P.S. Still interested in advantages of paint vs. gel-coat. I assume gel-coat is harder and more durable???
kingfish posted 02-23-2002 09:14 AM ET (US)     Profile for kingfish  Send Email to kingfish     
Gelcoat is thicker, I'm not sure about harder, but is more durable if for no other reason than that it is thicker. It can be patched, rubbed, polished and buffed when it has been damaged or has oxidized. Gelcoat becomes a part of your boat, when paint doesn't exactly do that. There are arguments out there supporting paint under some conditions, and I have seen the results of paint having been done right on the Outrage 21'owned by my good friend and fellow forum denizen, Don McIntyre. It is impressive. I think, however, at least if it were mine, I wouldn't paint unless I were going to paint the entire boat.

It's probably too late for the following comment to be of much help, and hopefully is superfluous anyway, but on a surface like your transom, whether you are painting *or* gelcoating, any imperfections of consequence in the plane surface you are covering will telegraph through the new coating. So if you are starting out with screw holes as in your case, and you are planning on gelcoating the entire transom before you're done, you would need to fill and feather the screw hole areas so that when you held a straight-edge over them, they were neither above nor below the transom around them.
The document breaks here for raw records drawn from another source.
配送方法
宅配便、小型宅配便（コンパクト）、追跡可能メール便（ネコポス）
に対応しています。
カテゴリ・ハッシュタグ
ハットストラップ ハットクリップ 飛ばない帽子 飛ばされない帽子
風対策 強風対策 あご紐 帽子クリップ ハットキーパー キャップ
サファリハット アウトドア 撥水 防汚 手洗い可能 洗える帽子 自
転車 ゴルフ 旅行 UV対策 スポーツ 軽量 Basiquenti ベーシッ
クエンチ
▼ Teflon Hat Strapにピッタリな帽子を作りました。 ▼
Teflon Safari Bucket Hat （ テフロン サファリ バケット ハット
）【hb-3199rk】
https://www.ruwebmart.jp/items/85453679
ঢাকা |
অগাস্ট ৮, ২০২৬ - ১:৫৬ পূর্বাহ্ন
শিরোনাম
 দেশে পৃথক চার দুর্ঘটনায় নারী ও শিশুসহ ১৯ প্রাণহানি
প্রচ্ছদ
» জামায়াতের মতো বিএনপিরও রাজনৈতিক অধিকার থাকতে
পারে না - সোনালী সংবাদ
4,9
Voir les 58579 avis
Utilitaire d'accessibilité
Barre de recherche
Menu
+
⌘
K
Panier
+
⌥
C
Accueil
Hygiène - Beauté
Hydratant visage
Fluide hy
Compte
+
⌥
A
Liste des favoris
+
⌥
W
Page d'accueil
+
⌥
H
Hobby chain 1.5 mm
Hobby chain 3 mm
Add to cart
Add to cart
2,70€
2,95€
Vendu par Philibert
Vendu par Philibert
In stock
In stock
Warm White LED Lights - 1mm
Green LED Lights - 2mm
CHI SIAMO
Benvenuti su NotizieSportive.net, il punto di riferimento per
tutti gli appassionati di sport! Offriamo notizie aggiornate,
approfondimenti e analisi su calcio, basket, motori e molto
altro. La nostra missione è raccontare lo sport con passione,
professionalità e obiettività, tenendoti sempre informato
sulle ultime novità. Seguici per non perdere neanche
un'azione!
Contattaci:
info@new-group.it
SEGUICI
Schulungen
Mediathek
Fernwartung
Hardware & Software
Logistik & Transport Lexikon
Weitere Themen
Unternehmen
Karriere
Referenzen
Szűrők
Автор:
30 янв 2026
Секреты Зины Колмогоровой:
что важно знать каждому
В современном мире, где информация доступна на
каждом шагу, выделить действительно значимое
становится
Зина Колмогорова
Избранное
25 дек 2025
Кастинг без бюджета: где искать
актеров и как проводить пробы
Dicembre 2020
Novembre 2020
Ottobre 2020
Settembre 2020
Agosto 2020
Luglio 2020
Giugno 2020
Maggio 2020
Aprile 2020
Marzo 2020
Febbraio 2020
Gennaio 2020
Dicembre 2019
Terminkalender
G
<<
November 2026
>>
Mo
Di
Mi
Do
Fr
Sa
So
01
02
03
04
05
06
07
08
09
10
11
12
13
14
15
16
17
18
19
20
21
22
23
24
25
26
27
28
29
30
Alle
The best way to do that is to leave the epoxy enough low that you can bring the patched areas flush with paste gelcoat, then spray gelcoat over everything. If you bring the patches out flush with epoxy, you wind up with gelcoat over the patched areas that is extremely thin, way thinner than the gelcoat would have been anywhere else on the transom before you started. Unless you planned to build up your spray gelcoat *a lot*, you would find it difficult not to sand through the new gelcoat over the patches without using a base of patch paste.

Your final sanding needs to work through grades of paper at least as fine as 1000 grit, and better at 1500 (or finer)in order to minimize the rubbing compound work necessary to get a factory finish.


browning20ga posted 02-23-2002 12:05 PM ET (US)     Profile for browning20ga  Send Email to browning20ga     
Thanks a million for your advice and info. you are right on, I had a couple of filled 1/4" holes that were slightly high and when I sanded the became exposed so I used a 3/8" bit to recess them slightly and filled with gelcoat paste. I'll re-shoot the rear of the transom later today, the inside is sanded to 400 grit and starting to look pretty smooth, I'll continue with that after I get a good coat on the outside Thanks again for all your help.